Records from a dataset
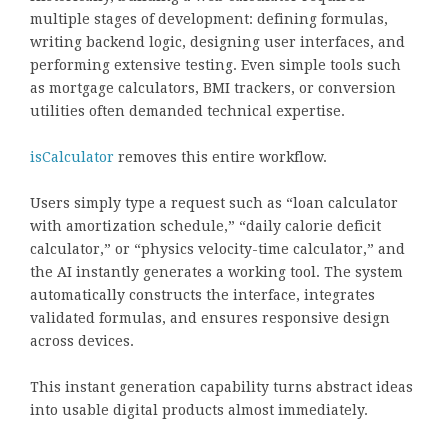
multiple stages of development: defining formulas,
writing backend logic, designing user interfaces, and
performing extensive testing. Even simple tools such
as mortgage calculators, BMI trackers, or conversion
utilities often demanded technical expertise.
isCalculator
removes this entire workflow.
Users simply type a request such as “loan calculator
with amortization schedule,” “daily calorie deficit
calculator,” or “physics velocity-time calculator,” and
the AI instantly generates a working tool. The system
automatically constructs the interface, integrates
validated formulas, and ensures responsive design
across devices.
This instant generation capability turns abstract ideas
into usable digital products almost immediately.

What is needed: Every entry above should be written out again verbatim, with no pictures included.

Result:
multiple stages of development: defining formulas,
writing backend logic, designing user interfaces, and
performing extensive testing. Even simple tools such
as mortgage calculators, BMI trackers, or conversion
utilities often demanded technical expertise.
isCalculator
removes this entire workflow.
Users simply type a request such as “loan calculator
with amortization schedule,” “daily calorie deficit
calculator,” or “physics velocity-time calculator,” and
the AI instantly generates a working tool. The system
automatically constructs the interface, integrates
validated formulas, and ensures responsive design
across devices.
This instant generation capability turns abstract ideas
into usable digital products almost immediately.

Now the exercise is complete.